Input:

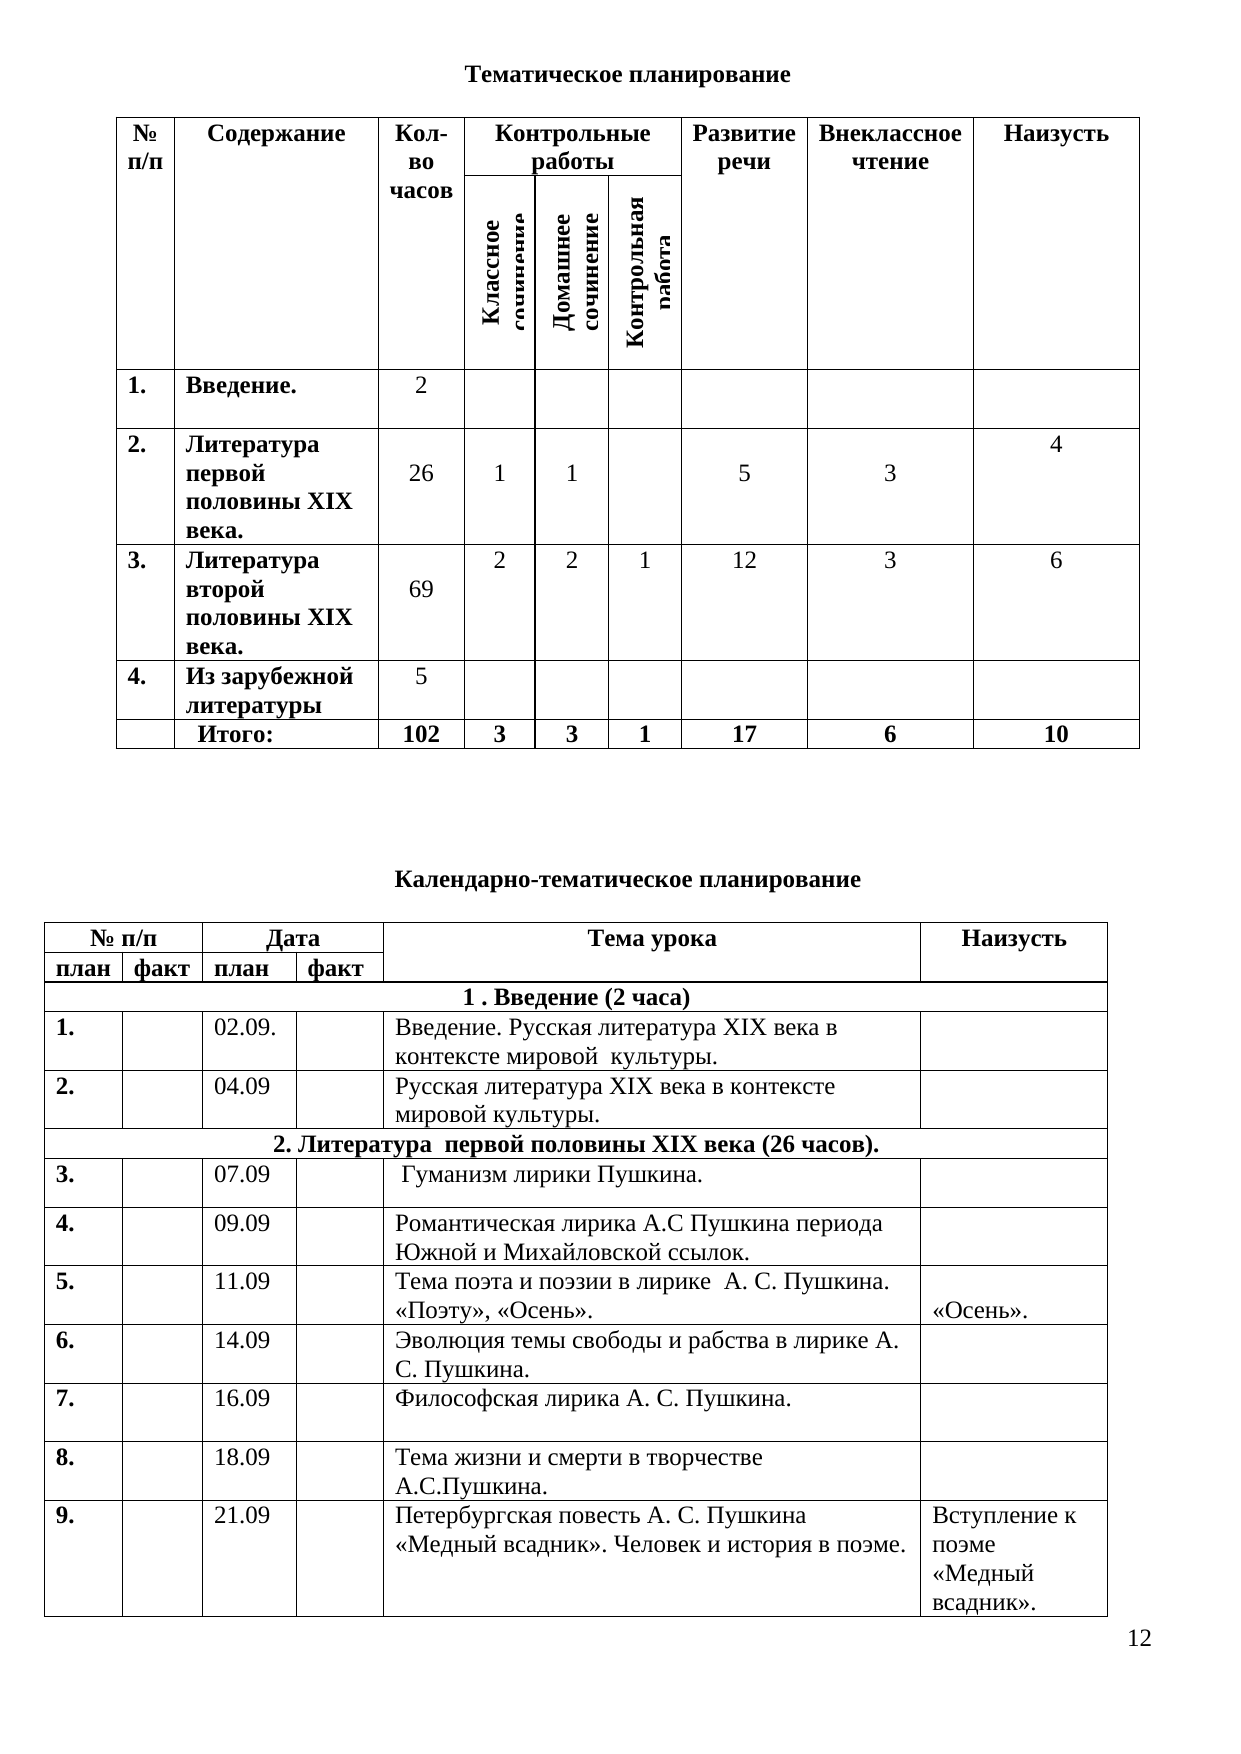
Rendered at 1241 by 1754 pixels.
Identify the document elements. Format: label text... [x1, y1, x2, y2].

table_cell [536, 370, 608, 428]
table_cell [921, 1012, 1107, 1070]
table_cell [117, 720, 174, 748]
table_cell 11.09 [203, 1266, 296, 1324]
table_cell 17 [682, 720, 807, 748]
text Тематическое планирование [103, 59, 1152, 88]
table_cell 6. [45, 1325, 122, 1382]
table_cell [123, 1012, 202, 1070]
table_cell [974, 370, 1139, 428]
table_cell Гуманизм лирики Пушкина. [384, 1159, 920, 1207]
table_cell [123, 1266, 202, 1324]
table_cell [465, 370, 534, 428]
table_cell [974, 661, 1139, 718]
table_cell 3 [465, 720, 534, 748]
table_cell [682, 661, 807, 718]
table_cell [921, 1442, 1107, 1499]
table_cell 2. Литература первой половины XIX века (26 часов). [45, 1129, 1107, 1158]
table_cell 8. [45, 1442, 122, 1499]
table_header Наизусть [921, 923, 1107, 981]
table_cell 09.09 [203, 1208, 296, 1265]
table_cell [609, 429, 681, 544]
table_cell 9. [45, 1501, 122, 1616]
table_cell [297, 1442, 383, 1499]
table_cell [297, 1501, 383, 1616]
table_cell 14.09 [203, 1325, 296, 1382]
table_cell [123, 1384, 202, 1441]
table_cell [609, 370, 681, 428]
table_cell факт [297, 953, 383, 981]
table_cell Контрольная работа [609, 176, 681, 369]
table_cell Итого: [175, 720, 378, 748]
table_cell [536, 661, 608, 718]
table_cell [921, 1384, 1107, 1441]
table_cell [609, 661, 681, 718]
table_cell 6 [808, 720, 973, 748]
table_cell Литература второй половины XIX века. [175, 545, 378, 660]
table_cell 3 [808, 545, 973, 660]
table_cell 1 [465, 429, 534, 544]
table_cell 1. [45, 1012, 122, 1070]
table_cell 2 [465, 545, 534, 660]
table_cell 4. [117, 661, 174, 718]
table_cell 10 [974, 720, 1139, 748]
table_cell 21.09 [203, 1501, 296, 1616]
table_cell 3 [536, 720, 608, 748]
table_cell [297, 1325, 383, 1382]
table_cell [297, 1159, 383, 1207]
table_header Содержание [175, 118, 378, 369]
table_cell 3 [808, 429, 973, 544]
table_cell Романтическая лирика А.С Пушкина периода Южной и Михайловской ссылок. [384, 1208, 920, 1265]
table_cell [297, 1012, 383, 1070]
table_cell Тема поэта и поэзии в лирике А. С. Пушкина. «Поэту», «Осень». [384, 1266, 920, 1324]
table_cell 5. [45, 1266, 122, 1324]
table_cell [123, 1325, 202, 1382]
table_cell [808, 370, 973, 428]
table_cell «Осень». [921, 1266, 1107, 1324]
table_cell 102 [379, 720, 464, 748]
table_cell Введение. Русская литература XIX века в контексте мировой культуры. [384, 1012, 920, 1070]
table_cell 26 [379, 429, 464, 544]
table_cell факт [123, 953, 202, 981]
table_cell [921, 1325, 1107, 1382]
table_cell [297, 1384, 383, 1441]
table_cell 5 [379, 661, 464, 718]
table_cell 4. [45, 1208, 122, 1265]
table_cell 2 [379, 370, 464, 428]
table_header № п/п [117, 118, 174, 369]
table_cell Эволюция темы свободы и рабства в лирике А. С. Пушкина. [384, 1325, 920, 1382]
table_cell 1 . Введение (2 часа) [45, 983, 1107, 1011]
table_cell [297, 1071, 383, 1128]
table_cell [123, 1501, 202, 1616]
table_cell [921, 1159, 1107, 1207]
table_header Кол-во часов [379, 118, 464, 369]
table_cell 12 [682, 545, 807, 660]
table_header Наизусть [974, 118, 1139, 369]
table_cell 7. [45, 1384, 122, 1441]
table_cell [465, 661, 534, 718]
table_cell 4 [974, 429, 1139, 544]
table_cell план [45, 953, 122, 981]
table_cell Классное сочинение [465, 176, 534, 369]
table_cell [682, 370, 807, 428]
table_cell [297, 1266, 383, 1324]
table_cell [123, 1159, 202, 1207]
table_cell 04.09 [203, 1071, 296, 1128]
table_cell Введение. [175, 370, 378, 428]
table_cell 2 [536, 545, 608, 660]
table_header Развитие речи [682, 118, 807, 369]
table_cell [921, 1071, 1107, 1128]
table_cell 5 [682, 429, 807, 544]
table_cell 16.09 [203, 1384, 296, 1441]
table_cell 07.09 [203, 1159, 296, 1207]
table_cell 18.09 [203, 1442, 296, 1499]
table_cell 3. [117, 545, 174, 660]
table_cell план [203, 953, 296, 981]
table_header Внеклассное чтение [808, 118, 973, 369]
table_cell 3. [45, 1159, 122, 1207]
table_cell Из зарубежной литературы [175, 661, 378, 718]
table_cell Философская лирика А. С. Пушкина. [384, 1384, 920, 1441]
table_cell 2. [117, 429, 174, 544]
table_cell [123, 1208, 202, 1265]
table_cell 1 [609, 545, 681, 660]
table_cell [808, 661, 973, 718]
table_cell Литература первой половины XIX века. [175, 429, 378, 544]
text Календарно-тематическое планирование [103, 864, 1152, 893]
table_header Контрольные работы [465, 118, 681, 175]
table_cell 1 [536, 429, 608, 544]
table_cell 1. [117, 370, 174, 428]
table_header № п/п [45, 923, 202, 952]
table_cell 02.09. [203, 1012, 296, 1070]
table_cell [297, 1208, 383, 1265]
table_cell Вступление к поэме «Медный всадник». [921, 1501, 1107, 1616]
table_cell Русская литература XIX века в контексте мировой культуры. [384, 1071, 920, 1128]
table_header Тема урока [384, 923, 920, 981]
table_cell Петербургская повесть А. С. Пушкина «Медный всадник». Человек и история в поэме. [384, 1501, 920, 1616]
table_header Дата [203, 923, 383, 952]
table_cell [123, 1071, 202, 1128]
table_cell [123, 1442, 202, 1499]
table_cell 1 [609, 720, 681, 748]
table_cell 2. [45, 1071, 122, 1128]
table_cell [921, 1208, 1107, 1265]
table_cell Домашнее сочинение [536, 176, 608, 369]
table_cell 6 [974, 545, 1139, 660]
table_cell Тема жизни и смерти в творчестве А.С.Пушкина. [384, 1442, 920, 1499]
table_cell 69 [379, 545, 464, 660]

Work to be completed: When pictures appear among the entries, skip them and copy all remaining text precisely.

Answer to the problem:
Rendered at 1241 by 1754 pixels.
Identify the document elements. Format: label text... [x1, y1, x2, y2].

table_cell [536, 370, 608, 428]
table_cell [921, 1012, 1107, 1070]
table_cell [117, 720, 174, 748]
table_cell 11.09 [203, 1266, 296, 1324]
table_cell 17 [682, 720, 807, 748]
text Тематическое планирование [103, 59, 1152, 88]
table_cell 6. [45, 1325, 122, 1382]
table_cell [123, 1012, 202, 1070]
table_cell [974, 370, 1139, 428]
table_cell Гуманизм лирики Пушкина. [384, 1159, 920, 1207]
table_cell [123, 1266, 202, 1324]
table_cell [465, 370, 534, 428]
table_cell [974, 661, 1139, 718]
table_cell 3 [465, 720, 534, 748]
table_cell [682, 661, 807, 718]
table_cell [921, 1442, 1107, 1499]
table_cell 2. Литература первой половины XIX века (26 часов). [45, 1129, 1107, 1158]
table_cell 8. [45, 1442, 122, 1499]
table_header Наизусть [921, 923, 1107, 981]
table_cell 09.09 [203, 1208, 296, 1265]
table_cell [609, 429, 681, 544]
table_cell 9. [45, 1501, 122, 1616]
table_cell [297, 1442, 383, 1499]
table_cell [297, 1501, 383, 1616]
table_cell 14.09 [203, 1325, 296, 1382]
table_cell [123, 1384, 202, 1441]
table_cell [609, 370, 681, 428]
table_cell факт [297, 953, 383, 981]
table_cell Контрольная работа [609, 176, 681, 369]
table_cell Итого: [175, 720, 378, 748]
table_cell [536, 661, 608, 718]
table_cell [921, 1384, 1107, 1441]
table_cell [609, 661, 681, 718]
table_cell 6 [808, 720, 973, 748]
table_cell Литература второй половины XIX века. [175, 545, 378, 660]
table_cell 3 [808, 545, 973, 660]
table_cell 1 [465, 429, 534, 544]
table_cell 1. [45, 1012, 122, 1070]
table_cell 2 [465, 545, 534, 660]
table_cell 4. [117, 661, 174, 718]
table_cell 10 [974, 720, 1139, 748]
table_cell 21.09 [203, 1501, 296, 1616]
table_cell 3 [536, 720, 608, 748]
table_cell [297, 1325, 383, 1382]
table_cell [297, 1159, 383, 1207]
table_header Содержание [175, 118, 378, 369]
table_cell 3 [808, 429, 973, 544]
table_cell Романтическая лирика А.С Пушкина периода Южной и Михайловской ссылок. [384, 1208, 920, 1265]
table_cell [297, 1012, 383, 1070]
table_cell Тема поэта и поэзии в лирике А. С. Пушкина. «Поэту», «Осень». [384, 1266, 920, 1324]
table_cell 5. [45, 1266, 122, 1324]
table_cell [123, 1325, 202, 1382]
table_cell [808, 370, 973, 428]
table_cell «Осень». [921, 1266, 1107, 1324]
table_cell 102 [379, 720, 464, 748]
table_cell Введение. Русская литература XIX века в контексте мировой культуры. [384, 1012, 920, 1070]
table_cell 26 [379, 429, 464, 544]
table_cell факт [123, 953, 202, 981]
table_cell [921, 1325, 1107, 1382]
table_cell [297, 1384, 383, 1441]
table_cell 5 [379, 661, 464, 718]
table_cell 4. [45, 1208, 122, 1265]
table_cell 2 [379, 370, 464, 428]
table_header № п/п [117, 118, 174, 369]
table_cell Эволюция темы свободы и рабства в лирике А. С. Пушкина. [384, 1325, 920, 1382]
table_cell 1 . Введение (2 часа) [45, 983, 1107, 1011]
table_cell [297, 1071, 383, 1128]
table_cell [123, 1501, 202, 1616]
table_cell [921, 1159, 1107, 1207]
table_header Кол-во часов [379, 118, 464, 369]
table_cell 12 [682, 545, 807, 660]
table_header Наизусть [974, 118, 1139, 369]
table_cell 7. [45, 1384, 122, 1441]
table_cell [465, 661, 534, 718]
table_cell 4 [974, 429, 1139, 544]
table_cell план [45, 953, 122, 981]
table_cell Классное сочинение [465, 176, 534, 369]
table_cell [682, 370, 807, 428]
table_cell [297, 1266, 383, 1324]
table_cell [123, 1159, 202, 1207]
table_cell 04.09 [203, 1071, 296, 1128]
table_cell Введение. [175, 370, 378, 428]
table_cell 2 [536, 545, 608, 660]
table_header Развитие речи [682, 118, 807, 369]
table_cell [921, 1071, 1107, 1128]
table_cell 5 [682, 429, 807, 544]
table_cell 16.09 [203, 1384, 296, 1441]
table_cell 07.09 [203, 1159, 296, 1207]
table_cell 18.09 [203, 1442, 296, 1499]
table_cell 3. [117, 545, 174, 660]
table_cell план [203, 953, 296, 981]
table_header Внеклассное чтение [808, 118, 973, 369]
table_cell 3. [45, 1159, 122, 1207]
table_cell Из зарубежной литературы [175, 661, 378, 718]
table_cell Философская лирика А. С. Пушкина. [384, 1384, 920, 1441]
table_cell 2. [117, 429, 174, 544]
table_cell [123, 1208, 202, 1265]
table_cell 1 [609, 545, 681, 660]
table_cell [808, 661, 973, 718]
table_cell Литература первой половины XIX века. [175, 429, 378, 544]
text Календарно-тематическое планирование [103, 864, 1152, 893]
table_header Контрольные работы [465, 118, 681, 175]
table_cell 1 [536, 429, 608, 544]
table_cell 1. [117, 370, 174, 428]
table_header № п/п [45, 923, 202, 952]
table_cell 02.09. [203, 1012, 296, 1070]
table_cell [297, 1208, 383, 1265]
table_cell Вступление к поэме «Медный всадник». [921, 1501, 1107, 1616]
table_cell Русская литература XIX века в контексте мировой культуры. [384, 1071, 920, 1128]
table_header Тема урока [384, 923, 920, 981]
table_cell Петербургская повесть А. С. Пушкина «Медный всадник». Человек и история в поэме. [384, 1501, 920, 1616]
table_header Дата [203, 923, 383, 952]
table_cell [123, 1071, 202, 1128]
table_cell [123, 1442, 202, 1499]
table_cell 1 [609, 720, 681, 748]
table_cell 2. [45, 1071, 122, 1128]
table_cell [921, 1208, 1107, 1265]
table_cell Домашнее сочинение [536, 176, 608, 369]
table_cell 6 [974, 545, 1139, 660]
table_cell Тема жизни и смерти в творчестве А.С.Пушкина. [384, 1442, 920, 1499]
table_cell 69 [379, 545, 464, 660]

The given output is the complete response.